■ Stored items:
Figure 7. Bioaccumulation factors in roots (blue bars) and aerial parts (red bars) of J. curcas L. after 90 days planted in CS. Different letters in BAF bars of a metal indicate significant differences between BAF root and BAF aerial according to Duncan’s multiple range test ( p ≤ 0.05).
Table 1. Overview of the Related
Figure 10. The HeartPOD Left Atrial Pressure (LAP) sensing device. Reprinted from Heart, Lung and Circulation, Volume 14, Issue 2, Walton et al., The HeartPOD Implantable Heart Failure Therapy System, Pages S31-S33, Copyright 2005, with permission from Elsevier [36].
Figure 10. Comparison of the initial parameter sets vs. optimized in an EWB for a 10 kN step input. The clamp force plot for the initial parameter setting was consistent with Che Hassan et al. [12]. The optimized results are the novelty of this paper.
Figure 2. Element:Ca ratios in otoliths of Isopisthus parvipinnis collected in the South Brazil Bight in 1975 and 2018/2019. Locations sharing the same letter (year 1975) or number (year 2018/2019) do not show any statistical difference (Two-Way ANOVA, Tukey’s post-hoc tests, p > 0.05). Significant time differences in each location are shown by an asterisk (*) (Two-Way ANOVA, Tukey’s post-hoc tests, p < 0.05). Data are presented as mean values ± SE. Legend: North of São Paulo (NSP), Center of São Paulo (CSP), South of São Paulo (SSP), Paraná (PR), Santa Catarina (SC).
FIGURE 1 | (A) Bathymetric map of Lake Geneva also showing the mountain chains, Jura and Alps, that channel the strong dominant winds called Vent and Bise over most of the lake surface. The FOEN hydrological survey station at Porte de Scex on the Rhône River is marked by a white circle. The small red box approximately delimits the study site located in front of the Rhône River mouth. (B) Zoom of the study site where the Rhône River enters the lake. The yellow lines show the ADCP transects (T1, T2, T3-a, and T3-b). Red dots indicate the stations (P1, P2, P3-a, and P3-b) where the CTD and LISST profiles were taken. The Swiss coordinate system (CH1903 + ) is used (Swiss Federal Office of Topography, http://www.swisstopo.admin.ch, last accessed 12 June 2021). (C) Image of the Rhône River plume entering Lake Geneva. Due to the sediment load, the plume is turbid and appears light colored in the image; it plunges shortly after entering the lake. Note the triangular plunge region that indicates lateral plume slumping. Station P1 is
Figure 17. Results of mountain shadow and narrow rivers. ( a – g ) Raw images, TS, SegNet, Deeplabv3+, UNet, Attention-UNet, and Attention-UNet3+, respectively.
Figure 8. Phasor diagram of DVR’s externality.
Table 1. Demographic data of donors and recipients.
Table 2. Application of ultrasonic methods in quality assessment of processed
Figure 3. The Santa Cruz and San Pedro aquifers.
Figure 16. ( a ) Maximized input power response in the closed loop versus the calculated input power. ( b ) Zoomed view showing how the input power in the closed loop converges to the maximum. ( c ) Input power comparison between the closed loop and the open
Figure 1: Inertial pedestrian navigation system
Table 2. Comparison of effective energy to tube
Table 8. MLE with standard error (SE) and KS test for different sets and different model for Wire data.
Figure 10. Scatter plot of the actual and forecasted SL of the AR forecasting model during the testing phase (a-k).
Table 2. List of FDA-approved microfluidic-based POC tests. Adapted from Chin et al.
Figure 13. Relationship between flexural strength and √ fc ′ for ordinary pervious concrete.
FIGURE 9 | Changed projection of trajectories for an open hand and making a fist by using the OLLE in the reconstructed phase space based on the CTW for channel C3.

■ Work order: Looking at the data above, return every line from the one with "Figure 10. The" down to the one with "Figure 10. Comparison", exactly and inclusively.

■ Solution for this problem:
Figure 10. The HeartPOD Left Atrial Pressure (LAP) sensing device. Reprinted from Heart, Lung and Circulation, Volume 14, Issue 2, Walton et al., The HeartPOD Implantable Heart Failure Therapy System, Pages S31-S33, Copyright 2005, with permission from Elsevier [36].
Figure 10. Comparison of the initial parameter sets vs. optimized in an EWB for a 10 kN step input. The clamp force plot for the initial parameter setting was consistent with Che Hassan et al. [12]. The optimized results are the novelty of this paper.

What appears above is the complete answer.